On social care, we need serious responses and serious cross-party work to find long-term solutions instead of the half-baked policies, cooked up in secret, that the Government offered at the last election. On taxation, there was a missed opportunity not only to increase income tax in the way my party has suggested to fund the NHS, but to increase capital gains tax and corporation tax. Instead of this race to the bottom of trying to get to 17%, we could keep that a competitive rate of 20% and get the additional funding that that would generate.

The Chancellor was right to say that international action is needed to create fairer taxation, but he failed to address the role of the overseas territories. We should require them to comply with UK standards on transparency, or companies registered there should be prevented from doing business in the UK. In the spirit of being transparent, I ought to be transparent about the fact that my husband works for Transparency International UK. In the context of rocketing executive pay, it is impossible to escape the contrasts between the rich, who can hide their assets and avoid tax, those on middle incomes in both the public and private sectors, who are facing real-terms pay cuts, and the poor, many of whom, whether they are working or not, rely on benefits to make ends meet.

The right hon. Member for Ross, Skye and Lochaber (Ian Blackford) mentioned the £12 billion of cuts to benefits that are still to come—£12 billion of cuts that the Liberal Democrats blocked in the coalition. The rise in the income tax threshold, although welcome, contrasts with the continued freeze in benefits. That was bad enough last year or the year before, but in the face of inflation of 3% it will cause real hardship. We see some changes to universal credit, but the wider problems have been ignored, not least the £3 billion of cuts that were introduced in 2015. Universal credit needs to be paused while the problems are ironed out. There is merit in having a simpler system, but using the new system to make deep cuts fools no one and undermines the important principles that underlie universal credit.

On the environment, I welcome the consideration of new charges on single-use plastics—a Lib Dem idea—but there is precious little else to demonstrate that the Government appreciate the scale of the climate threat we face. They have scrapped rules for zero-carbon homes, cut subsidies for solar and renewable heat, privatised the green investment bank and scrapped the Department of Energy and Climate Change. Today, we saw no new resource for tidal, waste from energy or carbon capture and storage. The Government do not have a strong record on the environment.

On a positive note, I welcome a couple of things in the Budget. I welcome the investment in technology, such as artificial intelligence, driverless cars and geospatial data. I was going to make the point that ethics need to be at the heart of how we proceed, because whether we can do something is not the same as whether we should do something. I was therefore delighted to read on page 45 of the Red Book that the Government intend to establish a centre for data ethics and innovation. That is urgently needed and we should lead the way in that area. On that issue, I say well done to the Government and I look forward to exploring it further with Ministers.

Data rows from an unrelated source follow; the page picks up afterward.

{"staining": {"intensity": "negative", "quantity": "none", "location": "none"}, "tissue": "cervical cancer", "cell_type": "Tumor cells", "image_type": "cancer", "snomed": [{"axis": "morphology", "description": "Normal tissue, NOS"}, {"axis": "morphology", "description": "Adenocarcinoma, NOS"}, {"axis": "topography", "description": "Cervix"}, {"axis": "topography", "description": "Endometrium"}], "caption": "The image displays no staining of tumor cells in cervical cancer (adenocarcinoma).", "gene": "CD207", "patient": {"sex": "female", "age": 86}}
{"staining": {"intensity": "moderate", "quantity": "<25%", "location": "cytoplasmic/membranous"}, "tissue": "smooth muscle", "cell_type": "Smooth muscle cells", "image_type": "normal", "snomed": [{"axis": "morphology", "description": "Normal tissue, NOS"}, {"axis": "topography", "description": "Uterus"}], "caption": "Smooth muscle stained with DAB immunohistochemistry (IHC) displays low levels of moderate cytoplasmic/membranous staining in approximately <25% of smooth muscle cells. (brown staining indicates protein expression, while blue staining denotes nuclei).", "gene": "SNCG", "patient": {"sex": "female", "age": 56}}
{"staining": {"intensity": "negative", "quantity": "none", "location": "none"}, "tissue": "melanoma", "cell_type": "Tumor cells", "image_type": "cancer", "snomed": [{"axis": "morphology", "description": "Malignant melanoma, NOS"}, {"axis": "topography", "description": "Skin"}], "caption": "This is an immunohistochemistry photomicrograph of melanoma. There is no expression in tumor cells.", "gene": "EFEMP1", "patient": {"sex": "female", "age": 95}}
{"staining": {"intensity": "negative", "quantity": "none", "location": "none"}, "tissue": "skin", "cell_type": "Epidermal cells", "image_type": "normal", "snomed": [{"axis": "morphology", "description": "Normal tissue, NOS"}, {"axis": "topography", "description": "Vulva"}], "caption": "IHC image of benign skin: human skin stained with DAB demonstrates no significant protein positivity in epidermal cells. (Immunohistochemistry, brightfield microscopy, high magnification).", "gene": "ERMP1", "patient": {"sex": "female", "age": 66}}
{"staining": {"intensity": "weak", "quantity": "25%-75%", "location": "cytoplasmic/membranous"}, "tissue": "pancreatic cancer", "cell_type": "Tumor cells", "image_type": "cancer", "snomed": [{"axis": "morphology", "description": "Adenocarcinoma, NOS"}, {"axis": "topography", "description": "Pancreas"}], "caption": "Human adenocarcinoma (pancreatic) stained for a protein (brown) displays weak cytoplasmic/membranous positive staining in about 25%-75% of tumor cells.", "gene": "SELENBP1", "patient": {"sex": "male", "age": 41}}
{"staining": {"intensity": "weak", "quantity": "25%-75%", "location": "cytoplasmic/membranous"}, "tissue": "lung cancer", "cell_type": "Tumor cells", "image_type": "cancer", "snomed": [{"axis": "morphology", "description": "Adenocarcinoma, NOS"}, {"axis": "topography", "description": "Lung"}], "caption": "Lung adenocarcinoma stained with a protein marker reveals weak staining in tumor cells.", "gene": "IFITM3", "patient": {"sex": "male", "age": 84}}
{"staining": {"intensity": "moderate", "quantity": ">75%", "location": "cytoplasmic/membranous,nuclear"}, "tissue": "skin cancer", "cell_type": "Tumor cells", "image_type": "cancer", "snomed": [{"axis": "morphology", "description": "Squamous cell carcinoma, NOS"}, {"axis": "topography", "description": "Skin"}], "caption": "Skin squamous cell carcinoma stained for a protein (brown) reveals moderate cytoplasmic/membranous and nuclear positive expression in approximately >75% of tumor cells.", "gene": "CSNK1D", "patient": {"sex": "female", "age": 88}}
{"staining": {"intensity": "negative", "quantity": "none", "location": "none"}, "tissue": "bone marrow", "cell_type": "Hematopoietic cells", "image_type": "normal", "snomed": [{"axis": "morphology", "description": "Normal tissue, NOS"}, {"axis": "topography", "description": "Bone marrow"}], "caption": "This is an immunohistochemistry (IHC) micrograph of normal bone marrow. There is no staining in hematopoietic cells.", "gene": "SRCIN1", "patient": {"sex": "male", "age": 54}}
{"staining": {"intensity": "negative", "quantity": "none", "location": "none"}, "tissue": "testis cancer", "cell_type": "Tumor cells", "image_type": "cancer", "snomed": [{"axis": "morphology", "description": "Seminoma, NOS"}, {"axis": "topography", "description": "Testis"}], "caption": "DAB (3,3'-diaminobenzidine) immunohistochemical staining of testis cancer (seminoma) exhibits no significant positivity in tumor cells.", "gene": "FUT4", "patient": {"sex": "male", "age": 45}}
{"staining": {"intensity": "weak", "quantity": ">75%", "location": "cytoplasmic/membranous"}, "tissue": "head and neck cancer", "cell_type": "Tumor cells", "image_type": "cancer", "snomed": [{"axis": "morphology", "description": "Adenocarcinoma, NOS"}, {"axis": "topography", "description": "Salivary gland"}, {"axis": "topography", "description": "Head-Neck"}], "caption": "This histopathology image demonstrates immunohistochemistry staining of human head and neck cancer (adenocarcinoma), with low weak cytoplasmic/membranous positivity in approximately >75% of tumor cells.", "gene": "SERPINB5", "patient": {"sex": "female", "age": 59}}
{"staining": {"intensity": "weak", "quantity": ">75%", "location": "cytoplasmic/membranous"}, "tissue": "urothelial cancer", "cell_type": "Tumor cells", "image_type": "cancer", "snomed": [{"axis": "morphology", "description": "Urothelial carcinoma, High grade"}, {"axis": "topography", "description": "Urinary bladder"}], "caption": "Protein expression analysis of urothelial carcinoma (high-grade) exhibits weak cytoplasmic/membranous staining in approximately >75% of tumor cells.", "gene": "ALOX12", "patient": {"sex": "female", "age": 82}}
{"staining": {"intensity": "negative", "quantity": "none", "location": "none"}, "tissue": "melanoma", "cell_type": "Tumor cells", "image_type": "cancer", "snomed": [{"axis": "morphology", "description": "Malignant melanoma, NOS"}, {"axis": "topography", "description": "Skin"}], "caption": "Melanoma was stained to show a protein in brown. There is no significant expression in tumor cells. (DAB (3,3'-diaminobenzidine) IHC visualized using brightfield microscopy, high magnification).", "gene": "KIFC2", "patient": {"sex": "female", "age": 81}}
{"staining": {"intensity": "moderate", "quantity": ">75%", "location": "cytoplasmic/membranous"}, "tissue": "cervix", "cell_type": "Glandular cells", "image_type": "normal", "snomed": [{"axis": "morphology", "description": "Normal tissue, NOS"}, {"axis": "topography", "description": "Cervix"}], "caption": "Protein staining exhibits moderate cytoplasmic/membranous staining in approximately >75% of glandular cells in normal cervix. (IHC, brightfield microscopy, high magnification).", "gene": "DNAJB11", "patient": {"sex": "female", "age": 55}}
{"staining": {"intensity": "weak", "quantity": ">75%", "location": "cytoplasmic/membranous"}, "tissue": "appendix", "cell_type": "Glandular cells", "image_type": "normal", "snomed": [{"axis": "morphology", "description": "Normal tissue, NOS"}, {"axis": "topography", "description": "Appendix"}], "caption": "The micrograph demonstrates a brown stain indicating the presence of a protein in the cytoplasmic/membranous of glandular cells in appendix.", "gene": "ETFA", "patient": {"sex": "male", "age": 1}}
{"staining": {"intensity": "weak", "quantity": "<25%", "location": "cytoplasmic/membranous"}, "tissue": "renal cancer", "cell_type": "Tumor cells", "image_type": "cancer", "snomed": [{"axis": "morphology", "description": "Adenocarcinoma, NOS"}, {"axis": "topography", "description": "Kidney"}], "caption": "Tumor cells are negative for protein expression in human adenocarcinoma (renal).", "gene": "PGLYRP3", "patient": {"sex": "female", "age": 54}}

I also welcome the national retraining scheme, in particular the partnership with the CBI and the TUC to make that work, with the focus on digital and construction skills in the first instance. However, I would say, particularly in the context of the automation challenge to our workforce, that we should be looking more at the care sector. There are certain things that robots will not be able to do in the near, or indeed the distant, future. One such thing is caring and human empathy. We also face a demographic time bomb, so we need to be upskilling and investing in the care sector to change it from a low-status profession to one that we recognise as high-skilled. We should therefore ensure that it is properly resourced.

In conclusion, our country faces big challenges and opportunities. There is a bleak economic outlook, low productivity, the threat of climate change, the pace of technological change and the impact of automation on work. Those challenges are enough to keep any Government awake at night. They need attention, innovation and new ideas. Instead, we have a Government obsessed and consumed by Brexit, and they are not even doing that competently. The economic picture outlined by the Chancellor today makes it clearer than ever that we need an exit from Brexit.